To that boy, I an Old Person. He knows innately so much more than I do and will probably be healthier. But I have a lot of experience on that kid. Cinderella is 15. She doesn’t know most of the stuff above either. But, I can be her friend.

I thought taking 150 pills chased by a beer was a good idea. I thought learning to smoke was a good idea. I thought marrying a controlling man, twenty years my senior was a good idea. G-Pa thinks working in the heat is a good idea. G-Pa thinks he should still mow the lawn with his push mower. G-Pa thinks pantyhose are good idea! G-Pa thinks driving 10 miles below the speed limit on the highway is a good idea. So we both have had ill-conceived thoughts.

When he looks in the mirror, he wonders who that Old Man is looking back? He still believes in the things he did in his 40s—don’t wear hats inside, dress up for church, eat canned fruit. He is not a cute Old Man in his mind.

Evelyn, whom I visited today, for three hours, can’t walk like she used to. She’s had a stroke and misses words sometimes—although I don’t notice it. She is ready to die, because she buried her son when he was 25 and her husband 11 years ago. (I get being ready to die—but I digress).  She is ready to die because she has lived a “good life.” Yet, she will enjoy what she can while she’s here. I suspect G-Pa feels the same way. In Evelyn’s mind, she isn’t Old—she’s the young woman who helped my grandmother when she was on bed rest during her second pregnancy.

Visiting Old People who are alone isn’t charity. Nobody should be alone. But, she’s lonely. I get that too. I am glad that my buying her a 64 Crayola-crayon box, a coloring book, a coffee, and coffee cake made her light up and almost tear up. That means my day wasn’t a waste. I wouldn’t have spent that money on myself on such a whim—but I don’t worry about spending money on others. It’ll come back to me. It’s a helluva lot more useful than in the collection plate.

We talked and I was open with her. She didn’t freak when I talked about ECT or my OD. Her sister had ECT---when ECT was much worse I’m sure. We talked about non-PC stuff. She was my grandma this afternoon. She assured me that my grandmother would not mind if I took down her decorative plates in the bedroom and put up my things. Things…the house…they are not a shrine to her. She is in our hearts. And, Evelyn firmly believes—more so as she’s turned into an Old Person—that God will give us the strength to get through what we need to and his ways are mysterious.

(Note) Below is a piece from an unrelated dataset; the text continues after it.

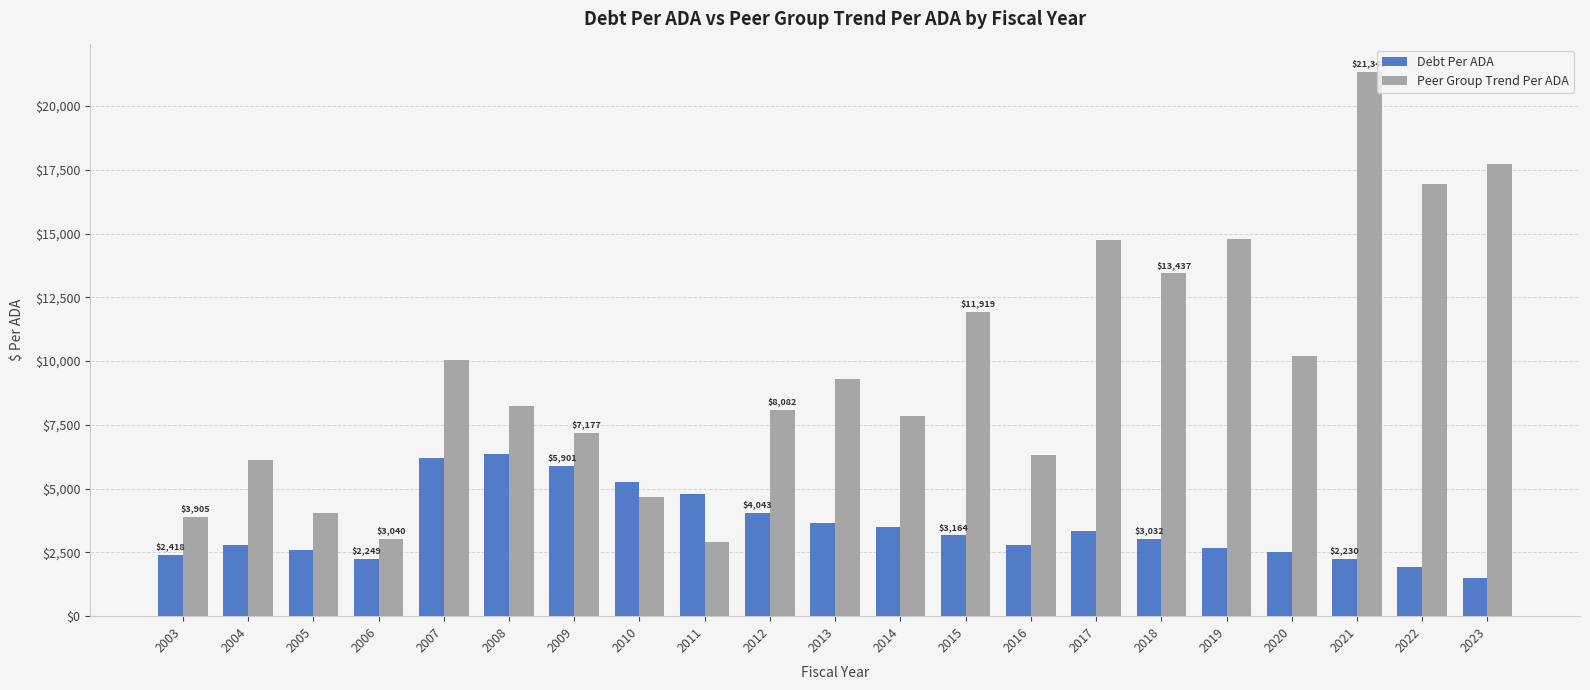

What is the spread (max minus min) of values at 2013?

5658.9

Who helped whom today? Evelyn made my day and I made hers. Visiting Old People is giving a gift to ourselves. Befriending the lonely, no matter the age, is Christ’s work.

Irony? We colored together!  

Smoke ‘em if ya’ got ‘em. God Bless

In the name of The Father, Son, and Holy Spirit; Mother Mary, Saint Brigid; Saint Jude; Saint Therese Lisieux; Saint Peter; Archangel Michael, and my Guardian Angel.

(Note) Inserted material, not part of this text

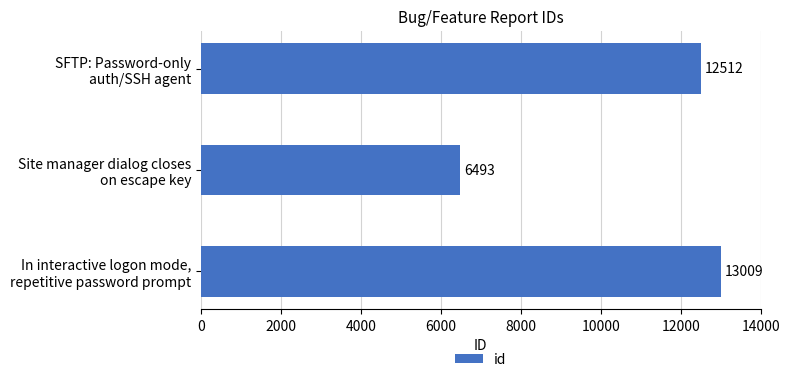

What is the smallest value displayed?

6493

PS: Martha is very proud of me for telling T. exactly what was what. Thanks, Martha—your being proud of me was not lost on me. Martha also says I need to take back my “NO.” The bullies and abuse stole my NO. I can take it back. Oh, and also I am not responsible for others' emotions. And, I can still be a good granddaughter and not take G-Pa to his noisy, touchy, long, protestant church on Sunday. (9 a.m.--really?)

“No. I will not put up with that bullshit.”


PPS: Epilating? The best thing ever! It takes time, but it pulls those suckers right out by the roots. Legs, bikini area—all of it. Except under my arms—I can figure how to hold my skin taut and use the epilator at the same time. So much better than shaving! Yeah, it is a little prickly—but so worth it!